Operating within the Garments & Apparels industry, Weizmann Ltd faces competitive pressures that have influenced its market performance. The company’s Mojo Score currently stands at 37.0, with a Mojo Grade of Sell, downgraded from Hold on 29 July 2025. This reflects a cautious stance on the stock’s outlook based on its financial and market metrics.


The stock’s market capitalisation grade is 4, indicating a relatively modest market cap within its sector. Despite the recent price weakness, the stock’s valuation remains discounted relative to peers, which may reflect market concerns about growth sustainability and profitability.



Trading Patterns and Volatility


Weizmann Ltd’s share price has exhibited volatility, with erratic trading patterns noted over the past month. The stock did not trade on three separate days within the last twenty trading sessions, which may indicate lower liquidity or intermittent investor interest. The consecutive three-day decline and trading below all major moving averages reinforce the current bearish trend.


In comparison, the broader market has shown resilience, with the Sensex recovering from an early dip to close in positive territory.

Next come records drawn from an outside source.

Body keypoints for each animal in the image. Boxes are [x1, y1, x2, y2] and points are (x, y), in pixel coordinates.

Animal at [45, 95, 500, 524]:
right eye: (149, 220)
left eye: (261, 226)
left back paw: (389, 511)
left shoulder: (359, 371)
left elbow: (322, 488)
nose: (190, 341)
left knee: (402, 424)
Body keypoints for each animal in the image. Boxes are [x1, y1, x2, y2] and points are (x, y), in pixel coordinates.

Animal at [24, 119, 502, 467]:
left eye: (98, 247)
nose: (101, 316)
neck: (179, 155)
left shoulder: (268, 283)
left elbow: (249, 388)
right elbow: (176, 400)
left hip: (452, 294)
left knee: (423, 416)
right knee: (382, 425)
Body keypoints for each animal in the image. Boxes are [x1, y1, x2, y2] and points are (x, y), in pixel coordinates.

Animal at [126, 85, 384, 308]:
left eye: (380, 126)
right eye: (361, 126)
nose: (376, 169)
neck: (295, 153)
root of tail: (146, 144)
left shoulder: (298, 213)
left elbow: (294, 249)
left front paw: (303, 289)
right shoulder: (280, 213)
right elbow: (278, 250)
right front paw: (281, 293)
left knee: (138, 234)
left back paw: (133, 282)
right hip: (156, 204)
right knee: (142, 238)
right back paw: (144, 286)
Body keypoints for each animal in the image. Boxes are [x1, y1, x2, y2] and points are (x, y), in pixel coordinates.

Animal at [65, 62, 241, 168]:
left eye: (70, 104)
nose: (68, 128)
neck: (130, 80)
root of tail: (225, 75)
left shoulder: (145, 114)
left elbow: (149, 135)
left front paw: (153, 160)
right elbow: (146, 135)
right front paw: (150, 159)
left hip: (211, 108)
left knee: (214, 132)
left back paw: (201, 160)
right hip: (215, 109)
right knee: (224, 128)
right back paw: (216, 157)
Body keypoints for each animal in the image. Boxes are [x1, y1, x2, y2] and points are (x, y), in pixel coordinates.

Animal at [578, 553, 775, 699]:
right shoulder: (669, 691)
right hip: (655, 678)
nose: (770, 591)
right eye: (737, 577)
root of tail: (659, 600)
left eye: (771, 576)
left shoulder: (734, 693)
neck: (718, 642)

This divergence highlights the stock’s relative weakness amid a generally stable market environment.



Summary of Key Financial Indicators


To summarise, Weizmann Ltd’s key financial indicators present a mixed picture:



  • Net sales growth over five years: 9.40% annually

  • Operating profit growth over five years: 14.78% annually

  • Return on equity: -5.5%

  • Price to book value: 2.3 times

  • Debt to EBITDA ratio: 0.58 times

  • Profit decline over past year: -147.6%

  • Latest six-month PAT: Rs 3.19 crores

  • Latest six-month net sales: Rs 65.87 crores (up 25.66%)


These figures illustrate the company’s challenges in profitability despite some growth in sales and cash flow generation.



Conclusion


Weizmann Ltd’s recent fall to its 52-week low reflects a combination of subdued earnings performance, valuation concerns, and market volatility. While the company maintains a solid debt servicing capacity and has shown some sales growth, the negative returns and profit contraction have weighed on investor sentiment. The stock’s trading below all major moving averages and erratic activity further underline the cautious environment surrounding it.


As of 12 January 2026, the stock remains under pressure, with its Mojo Grade at Sell, indicating a need for close monitoring of its financial and market developments going forward.